First, as the Justice Department stressed, state or local laws - or even other Federal laws - might proscribe discrimination against perceived AIDS carriers, even if Section 504 did not. Moreover, only Congress is empowered to amend Section 504 to include protection for people believed capable of transmitting AIDS - such policy decisions are constitutionally denied to the executive branch, under the separation of law-making and law-executing powers.

The gay community and other political minorities, as the foremost beneficiaries of the rule of law, should applaud, not condemn, the Department's opinion. By refusing to usurp policy making power from Congress, the Justice Department acted in the highest tradition of executive restraint.

Some critics of the opinion seem to be arguing that action by Congress to address statutory gaps or oversights is too slow, that Congress cannot anticipate problems such as AIDS, and that enlightened and efficient government thus requires an application of statutes beyond that intended by Congress.

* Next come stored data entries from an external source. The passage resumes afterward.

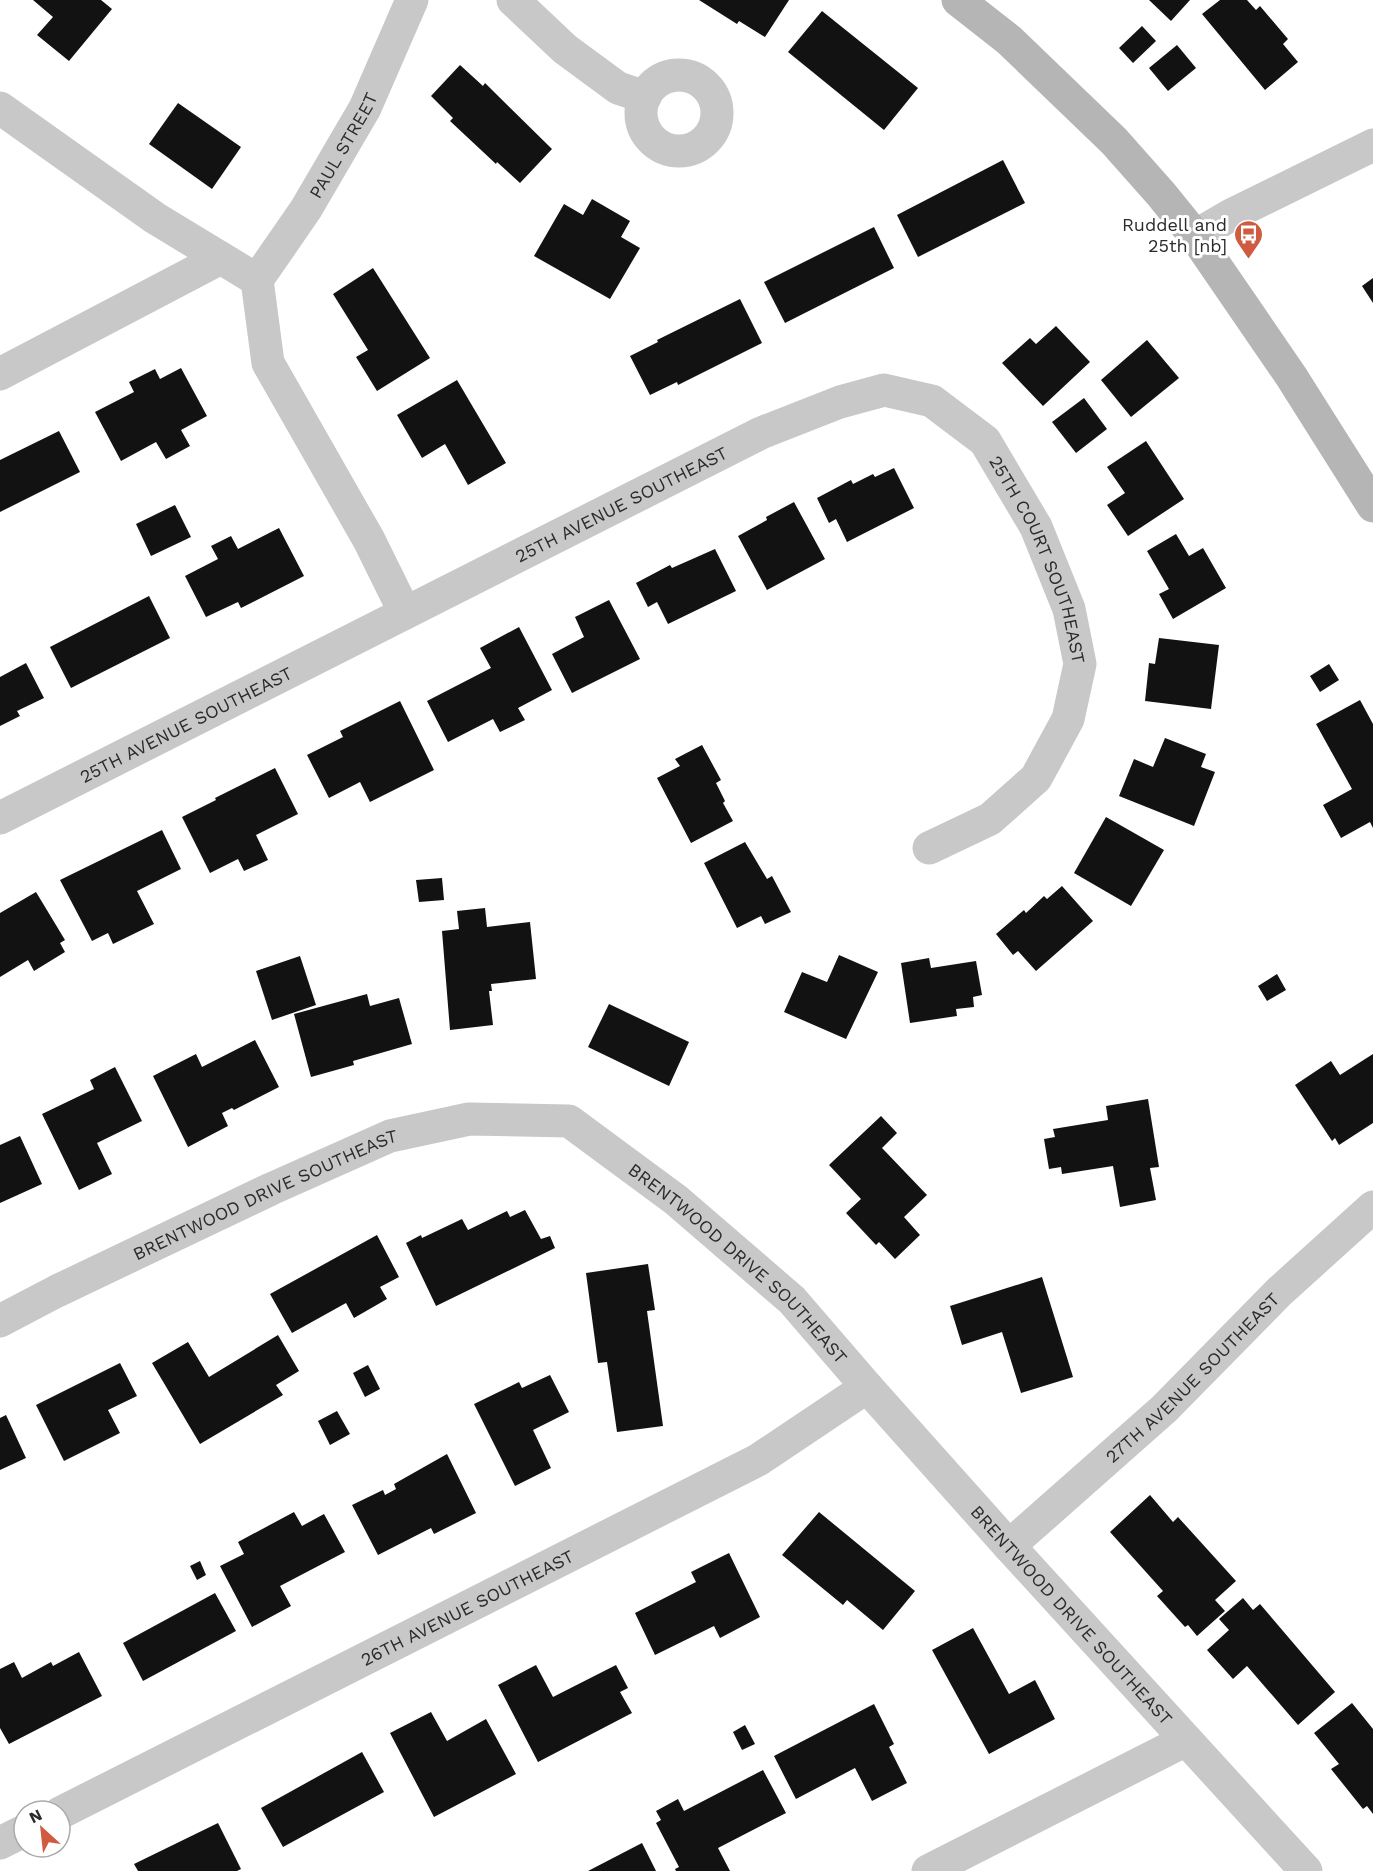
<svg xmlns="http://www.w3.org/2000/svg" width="1373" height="1871" viewBox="0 0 1373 1871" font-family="'Work Sans',sans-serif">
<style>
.building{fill:#121212}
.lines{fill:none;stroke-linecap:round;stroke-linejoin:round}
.minor{stroke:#c8c8c8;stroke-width:33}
.tertiary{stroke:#c8c8c8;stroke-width:33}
.secondary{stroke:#b5b5b5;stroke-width:33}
.labels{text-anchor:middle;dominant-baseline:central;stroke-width:6;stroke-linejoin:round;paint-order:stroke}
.street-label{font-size:18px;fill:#2b2b2b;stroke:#fff}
.poi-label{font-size:18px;fill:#2b2b2b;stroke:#fff;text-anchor:end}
</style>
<rect width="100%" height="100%" fill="#fff"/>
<!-- building -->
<g class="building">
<polygon points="33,0 101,0 112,9 69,61 37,35 53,17"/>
<polygon points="699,0 789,0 765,37 739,21 737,24"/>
<polygon points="1149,0 1190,0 1171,21"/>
<polygon points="1220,0 1247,0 1256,10 1260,6 1288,39 1283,44 1298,62 1265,90 1202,14"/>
<polygon points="822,11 918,88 884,130 788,52"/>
<polygon points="1142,26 1156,41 1133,63 1119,48"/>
<polygon points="1177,45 1196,68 1168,91 1149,68"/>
<polygon points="460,65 483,86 485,83 552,149 520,183 497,162 496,164 450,121 453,118 431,96"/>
<polygon points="178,103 241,147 212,189 149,144"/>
<polygon points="1003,160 1025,203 918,257 897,215"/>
<polygon points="592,199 630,221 621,237 640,248 610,299 534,256 564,204 583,215"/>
<polygon points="874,227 894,268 785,323 764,282"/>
<polygon points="373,268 430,358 377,391 356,357 368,350 333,294"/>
<polygon points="1373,278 1373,303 1362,286"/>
<polygon points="740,299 762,343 678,385 677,382 650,395 630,356 658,342 657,340"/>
<polygon points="1056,326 1090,362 1043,406 1002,363 1030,338 1036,344"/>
<polygon points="1147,340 1179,378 1131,417 1101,380"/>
<polygon points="181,368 207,416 181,430 190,446 166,459 156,442 121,461 95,412 134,392 129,382 155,369 160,379"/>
<polygon points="457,380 506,463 468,485 445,444 422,458 397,415"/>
<polygon points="1084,398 1107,429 1076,453 1052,422"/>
<polygon points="59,431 80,472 0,512 0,460"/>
<polygon points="1146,441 1184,499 1128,536 1107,505 1125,493 1107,467"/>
<polygon points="894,468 914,508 847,542 836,519 829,523 817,498 851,480 853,484 873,474 875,477"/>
<polygon points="794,502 825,559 767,590 738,536 767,520 766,517"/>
<polygon points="175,505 191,537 151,556 136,524"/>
<polygon points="279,528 304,576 241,608 238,602 206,617 185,576 218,559 211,546 231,536 238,549"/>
<polygon points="1176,534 1189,556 1203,548 1226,588 1173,619 1159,594 1169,589 1147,551"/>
<polygon points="715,549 736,591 668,624 657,602 648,607 636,583 670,565 672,568"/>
<polygon points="149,596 170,638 71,688 50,647"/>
<polygon points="609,600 640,659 572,693 552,654 584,637 575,617"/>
<polygon points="519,627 552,690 518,708 525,720 500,732 493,719 448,742 427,701 491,668 480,648"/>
<polygon points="1159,638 1219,645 1211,709 1145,701 1149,663 1155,664"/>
<polygon points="26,663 44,698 17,711 20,716 0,726 0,677"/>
<polygon points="1329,664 1339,680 1320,692 1310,676"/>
<polygon points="1360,700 1373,724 1373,828 1370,822 1341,838 1323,805 1352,789 1316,724"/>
<polygon points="400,701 434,770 370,802 360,782 329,798 307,755 343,737 340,731"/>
<polygon points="1165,738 1206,754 1201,767 1215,772 1194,826 1119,796 1134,759 1153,767"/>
<polygon points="702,745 721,780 716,783 725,801 723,803 733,821 691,843 657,778 680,766 675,759"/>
<polygon points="275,768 298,814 256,835 268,860 244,871 238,859 210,873 182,817 216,800 215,798"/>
<polygon points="1106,817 1164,850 1131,906 1074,873"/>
<polygon points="162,830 181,869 137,891 154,924 113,944 108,933 92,941 60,880"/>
<polygon points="745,842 767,879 772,876 791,912 765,924 761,916 737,928 704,863"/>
<polygon points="442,878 444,900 419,902 416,880"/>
<polygon points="1062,886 1093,921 1036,971 1018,951 1013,955 996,934 1024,910 1026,913 1044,896 1047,899"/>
<polygon points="36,892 65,940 60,943 65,952 34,971 28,960 0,977 0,913"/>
<polygon points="485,908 487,927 530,922 536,979 491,984 492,991 489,991 493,1025 450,1030 442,931 459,929 457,911"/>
<polygon points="839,955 878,972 846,1039 784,1012 802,972 827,982"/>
<polygon points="300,956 316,1005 272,1020 256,971"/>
<polygon points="929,958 931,968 976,961 982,995 973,997 974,1007 956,1009 957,1016 910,1023 901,963"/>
<polygon points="1277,974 1286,990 1267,1001 1258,986"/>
<polygon points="367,994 370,1006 399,998 412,1044 353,1061 354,1065 311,1077 294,1014"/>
<polygon points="609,1004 689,1042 669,1086 588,1047"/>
<polygon points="255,1040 279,1087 234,1110 232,1108 222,1113 228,1126 188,1147 153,1076 196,1054 202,1067"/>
<polygon points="1373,1054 1373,1123 1339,1145 1335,1138 1332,1141 1295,1085 1331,1061 1340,1075"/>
<polygon points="115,1067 142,1121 97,1143 112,1174 79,1190 42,1114 94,1089 90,1080"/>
<polygon points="1148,1099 1159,1167 1150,1168 1156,1200 1120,1207 1113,1166 1062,1174 1061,1167 1049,1169 1044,1139 1055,1137 1053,1129 1108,1120 1106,1106"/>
<polygon points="881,1116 897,1133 882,1148 927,1195 904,1217 920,1235 895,1259 879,1242 876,1245 846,1213 861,1199 829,1165"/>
<polygon points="20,1136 42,1184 0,1203 0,1145"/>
<polygon points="525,1210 541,1239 550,1236 555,1248 436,1306 406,1243 421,1235 422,1238 462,1219 468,1230 507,1211 510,1217"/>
<polygon points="377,1235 399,1277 380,1287 387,1299 354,1318 346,1303 292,1333 270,1294"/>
<polygon points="648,1264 655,1310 647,1311 663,1426 617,1432 607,1362 598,1363 586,1273"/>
<polygon points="1042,1277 1073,1377 1021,1393 1002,1332 962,1345 950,1306"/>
<polygon points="278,1335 299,1371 276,1385 283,1395 200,1444 152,1363 188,1342 209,1377"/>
<polygon points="120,1363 137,1396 108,1410 120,1433 64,1461 36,1405"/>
<polygon points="368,1365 380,1389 365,1397 353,1373"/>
<polygon points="550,1375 569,1412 533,1430 551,1468 515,1486 474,1404 519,1382 522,1388"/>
<polygon points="337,1411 350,1434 330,1445 318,1421"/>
<polygon points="6,1415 26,1458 0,1470 0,1418"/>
<polygon points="447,1454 476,1513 434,1534 431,1528 378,1555 352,1505 383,1490 385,1495 396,1489 394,1484"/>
<polygon points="1150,1495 1173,1522 1178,1517 1236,1581 1215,1600 1225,1611 1197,1636 1188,1625 1185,1627 1157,1596 1163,1591 1110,1532"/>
<polygon points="294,1512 302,1526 324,1514 345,1552 280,1586 291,1606 252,1627 220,1566 244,1554 238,1542"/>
<polygon points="819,1512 915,1591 883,1630 847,1600 843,1605 782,1555"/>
<polygon points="729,1553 760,1617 720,1638 714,1626 655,1655 635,1613 696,1582 691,1572"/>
<polygon points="200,1561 206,1575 197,1580 190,1566"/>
<polygon points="215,1593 236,1631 143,1681 123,1643"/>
<polygon points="1243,1598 1253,1610 1260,1604 1335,1692 1298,1725 1247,1666 1233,1679 1207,1650 1229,1630 1219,1619"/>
<polygon points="973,1628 1009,1694 1035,1680 1055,1719 989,1754 932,1650"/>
<polygon points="79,1652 102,1696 9,1744 0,1728 0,1669 14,1662 22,1678 51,1662 53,1666"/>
<polygon points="536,1665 553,1697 616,1665 628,1688 620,1692 632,1713 538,1762 498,1685"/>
<polygon points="1352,1703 1373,1729 1373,1814 1367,1806 1363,1809 1331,1769 1339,1764 1314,1733"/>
<polygon points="874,1704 894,1744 889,1747 907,1783 872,1801 855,1768 796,1799 774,1756"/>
<polygon points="431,1712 447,1741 486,1719 516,1774 434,1817 390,1733"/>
<polygon points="745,1725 755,1744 742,1750 733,1732"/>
<polygon points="362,1752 384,1792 283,1847 261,1808"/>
<polygon points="763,1770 786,1813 718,1848 730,1871 676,1871 675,1869 679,1867 656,1823 661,1820 656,1811 678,1799 684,1811"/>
<polygon points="218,1823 241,1869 237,1871 138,1871 134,1864"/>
<polygon points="642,1843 656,1871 588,1871"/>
</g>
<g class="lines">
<!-- minor -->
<g class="minor">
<polyline points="513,0 565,49 618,88 645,97"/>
<circle cx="679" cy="113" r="38"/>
<polyline points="0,108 155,218 221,258"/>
<polyline points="257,280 268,363 369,540 405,613"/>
<path id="s1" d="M257 280 306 209 365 108 412 0"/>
<polyline points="0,374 221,258 257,280"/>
<path id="s2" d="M0 818 761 433 840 402 884 390 932 401 985 441 1036 527 1069 609 1080 664 1068 719 1036 778 990 819 929 848"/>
<path id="s3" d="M0 1321 57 1291 271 1189 390 1136 469 1119 569 1121 676 1200 792 1300 867 1387 1009 1546 1306 1871"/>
<path id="s4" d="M1009 1546 1164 1409 1279 1292 1373 1207"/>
<path id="s5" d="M60 1813 758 1460 867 1387"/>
<polyline points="0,1843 24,1831"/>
<polyline points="928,1871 1186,1740"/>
</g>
<!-- tertiary -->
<polyline class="tertiary" points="1195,236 1231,215 1373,145"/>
<!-- secondary -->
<polyline class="secondary" points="958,0 1009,40 1114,141 1161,194 1195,236 1291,376 1373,506"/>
</g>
<!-- icons -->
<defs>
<symbol id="bus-pin" viewBox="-11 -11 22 30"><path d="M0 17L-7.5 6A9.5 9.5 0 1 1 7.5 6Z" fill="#cf5b41" stroke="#fff"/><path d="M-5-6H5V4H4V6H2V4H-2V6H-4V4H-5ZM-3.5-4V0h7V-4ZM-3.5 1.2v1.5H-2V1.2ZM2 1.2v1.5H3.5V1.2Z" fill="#fff"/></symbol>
</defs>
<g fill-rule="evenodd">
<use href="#bus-pin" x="1232" y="218" width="33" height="45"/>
</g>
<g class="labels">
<!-- street labels -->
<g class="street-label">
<text stroke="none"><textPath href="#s1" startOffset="160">PAUL STREET</textPath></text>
<text stroke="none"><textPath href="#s2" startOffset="696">25TH AVENUE SOUTHEAST</textPath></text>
<text stroke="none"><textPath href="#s2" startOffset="1230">25TH COURT SOUTHEAST</textPath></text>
<text stroke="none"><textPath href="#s2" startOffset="208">25TH AVENUE SOUTHEAST</textPath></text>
<text stroke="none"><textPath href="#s3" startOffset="294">BRENTWOOD DRIVE SOUTHEAST</textPath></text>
<text stroke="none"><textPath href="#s3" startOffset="834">BRENTWOOD DRIVE SOUTHEAST</textPath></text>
<text stroke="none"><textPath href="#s4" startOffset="249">27TH AVENUE SOUTHEAST</textPath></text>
<text stroke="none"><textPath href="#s5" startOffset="456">26TH AVENUE SOUTHEAST</textPath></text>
<text stroke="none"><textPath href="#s3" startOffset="1320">BRENTWOOD DRIVE SOUTHEAST</textPath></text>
</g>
<!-- poi labels -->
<g class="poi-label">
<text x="1227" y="224">Ruddell and<tspan x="1227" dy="21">25th [nb]</tspan></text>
</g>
</g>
<!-- north arrow -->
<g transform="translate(42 1829) rotate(333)"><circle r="28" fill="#ffffff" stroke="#aaaaaa" stroke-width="1.5"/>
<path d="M0-4.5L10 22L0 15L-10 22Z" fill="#cf5b41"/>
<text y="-9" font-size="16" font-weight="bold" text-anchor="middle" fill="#2b2b2b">N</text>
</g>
</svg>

Indeed, Congress does act slowly, often without foresight, and in ways detrimental to efficient government. But our entire consitutional scheme of checks and balances is intended to curb swift government action and to subordinate efficiency concerns to safeguard liberty and freedom. Waiting for Congress to address the AIDS question may tax the patience of many. But the department's interpretation of Section 504, unlike an executive ukase, has the redeeming virtue of legality.